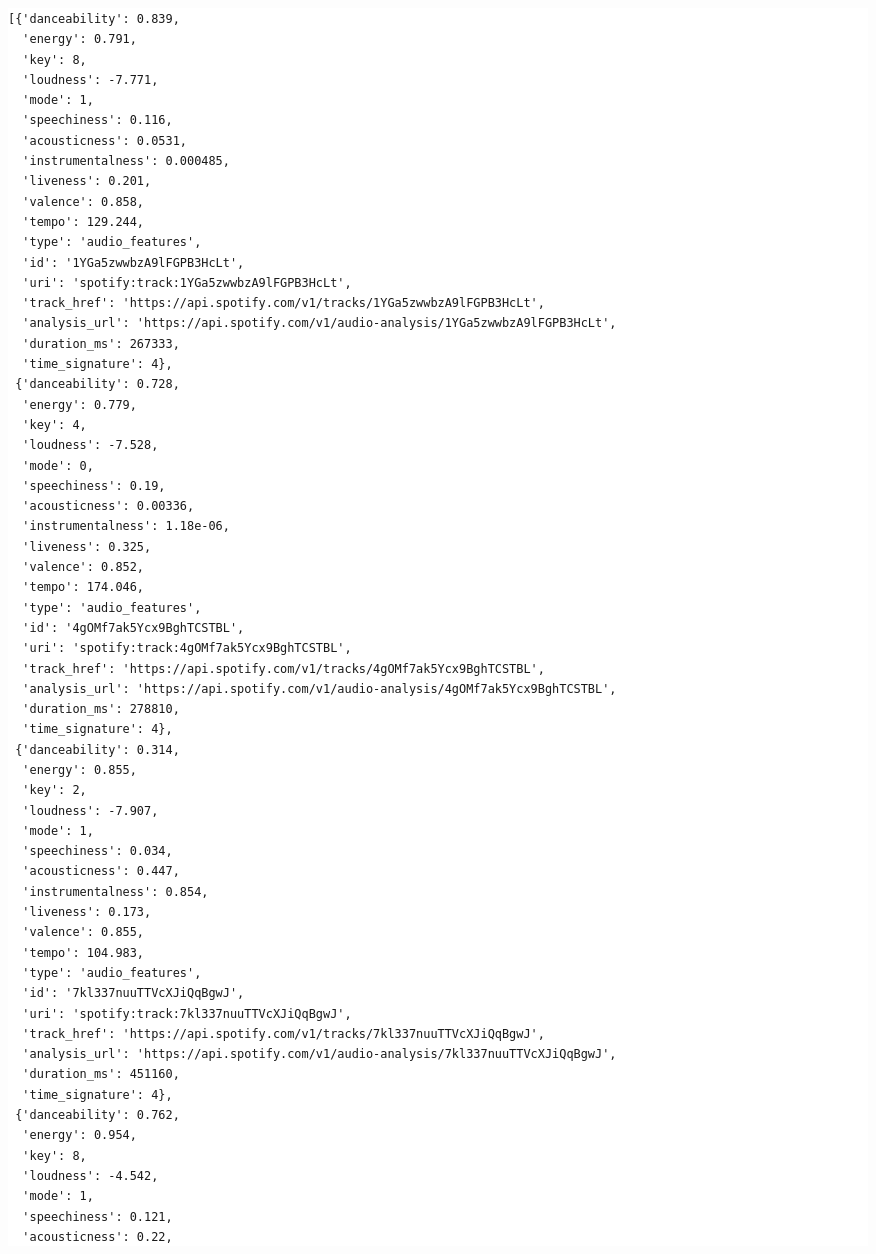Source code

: 



    [{'danceability': 0.839,
      'energy': 0.791,
      'key': 8,
      'loudness': -7.771,
      'mode': 1,
      'speechiness': 0.116,
      'acousticness': 0.0531,
      'instrumentalness': 0.000485,
      'liveness': 0.201,
      'valence': 0.858,
      'tempo': 129.244,
      'type': 'audio_features',
      'id': '1YGa5zwwbzA9lFGPB3HcLt',
      'uri': 'spotify:track:1YGa5zwwbzA9lFGPB3HcLt',
      'track_href': 'https://api.spotify.com/v1/tracks/1YGa5zwwbzA9lFGPB3HcLt',
      'analysis_url': 'https://api.spotify.com/v1/audio-analysis/1YGa5zwwbzA9lFGPB3HcLt',
      'duration_ms': 267333,
      'time_signature': 4},
     {'danceability': 0.728,
      'energy': 0.779,
      'key': 4,
      'loudness': -7.528,
      'mode': 0,
      'speechiness': 0.19,
      'acousticness': 0.00336,
      'instrumentalness': 1.18e-06,
      'liveness': 0.325,
      'valence': 0.852,
      'tempo': 174.046,
      'type': 'audio_features',
      'id': '4gOMf7ak5Ycx9BghTCSTBL',
      'uri': 'spotify:track:4gOMf7ak5Ycx9BghTCSTBL',
      'track_href': 'https://api.spotify.com/v1/tracks/4gOMf7ak5Ycx9BghTCSTBL',
      'analysis_url': 'https://api.spotify.com/v1/audio-analysis/4gOMf7ak5Ycx9BghTCSTBL',
      'duration_ms': 278810,
      'time_signature': 4},
     {'danceability': 0.314,
      'energy': 0.855,
      'key': 2,
      'loudness': -7.907,
      'mode': 1,
      'speechiness': 0.034,
      'acousticness': 0.447,
      'instrumentalness': 0.854,
      'liveness': 0.173,
      'valence': 0.855,
      'tempo': 104.983,
      'type': 'audio_features',
      'id': '7kl337nuuTTVcXJiQqBgwJ',
      'uri': 'spotify:track:7kl337nuuTTVcXJiQqBgwJ',
      'track_href': 'https://api.spotify.com/v1/tracks/7kl337nuuTTVcXJiQqBgwJ',
      'analysis_url': 'https://api.spotify.com/v1/audio-analysis/7kl337nuuTTVcXJiQqBgwJ',
      'duration_ms': 451160,
      'time_signature': 4},
     {'danceability': 0.762,
      'energy': 0.954,
      'key': 8,
      'loudness': -4.542,
      'mode': 1,
      'speechiness': 0.121,
      'acousticness': 0.22,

Problem statement: Restate every entry above word for word; no picture belongs in the copy.

Response to the task:
Source code

: 



    [{'danceability': 0.839,
      'energy': 0.791,
      'key': 8,
      'loudness': -7.771,
      'mode': 1,
      'speechiness': 0.116,
      'acousticness': 0.0531,
      'instrumentalness': 0.000485,
      'liveness': 0.201,
      'valence': 0.858,
      'tempo': 129.244,
      'type': 'audio_features',
      'id': '1YGa5zwwbzA9lFGPB3HcLt',
      'uri': 'spotify:track:1YGa5zwwbzA9lFGPB3HcLt',
      'track_href': 'https://api.spotify.com/v1/tracks/1YGa5zwwbzA9lFGPB3HcLt',
      'analysis_url': 'https://api.spotify.com/v1/audio-analysis/1YGa5zwwbzA9lFGPB3HcLt',
      'duration_ms': 267333,
      'time_signature': 4},
     {'danceability': 0.728,
      'energy': 0.779,
      'key': 4,
      'loudness': -7.528,
      'mode': 0,
      'speechiness': 0.19,
      'acousticness': 0.00336,
      'instrumentalness': 1.18e-06,
      'liveness': 0.325,
      'valence': 0.852,
      'tempo': 174.046,
      'type': 'audio_features',
      'id': '4gOMf7ak5Ycx9BghTCSTBL',
      'uri': 'spotify:track:4gOMf7ak5Ycx9BghTCSTBL',
      'track_href': 'https://api.spotify.com/v1/tracks/4gOMf7ak5Ycx9BghTCSTBL',
      'analysis_url': 'https://api.spotify.com/v1/audio-analysis/4gOMf7ak5Ycx9BghTCSTBL',
      'duration_ms': 278810,
      'time_signature': 4},
     {'danceability': 0.314,
      'energy': 0.855,
      'key': 2,
      'loudness': -7.907,
      'mode': 1,
      'speechiness': 0.034,
      'acousticness': 0.447,
      'instrumentalness': 0.854,
      'liveness': 0.173,
      'valence': 0.855,
      'tempo': 104.983,
      'type': 'audio_features',
      'id': '7kl337nuuTTVcXJiQqBgwJ',
      'uri': 'spotify:track:7kl337nuuTTVcXJiQqBgwJ',
      'track_href': 'https://api.spotify.com/v1/tracks/7kl337nuuTTVcXJiQqBgwJ',
      'analysis_url': 'https://api.spotify.com/v1/audio-analysis/7kl337nuuTTVcXJiQqBgwJ',
      'duration_ms': 451160,
      'time_signature': 4},
     {'danceability': 0.762,
      'energy': 0.954,
      'key': 8,
      'loudness': -4.542,
      'mode': 1,
      'speechiness': 0.121,
      'acousticness': 0.22,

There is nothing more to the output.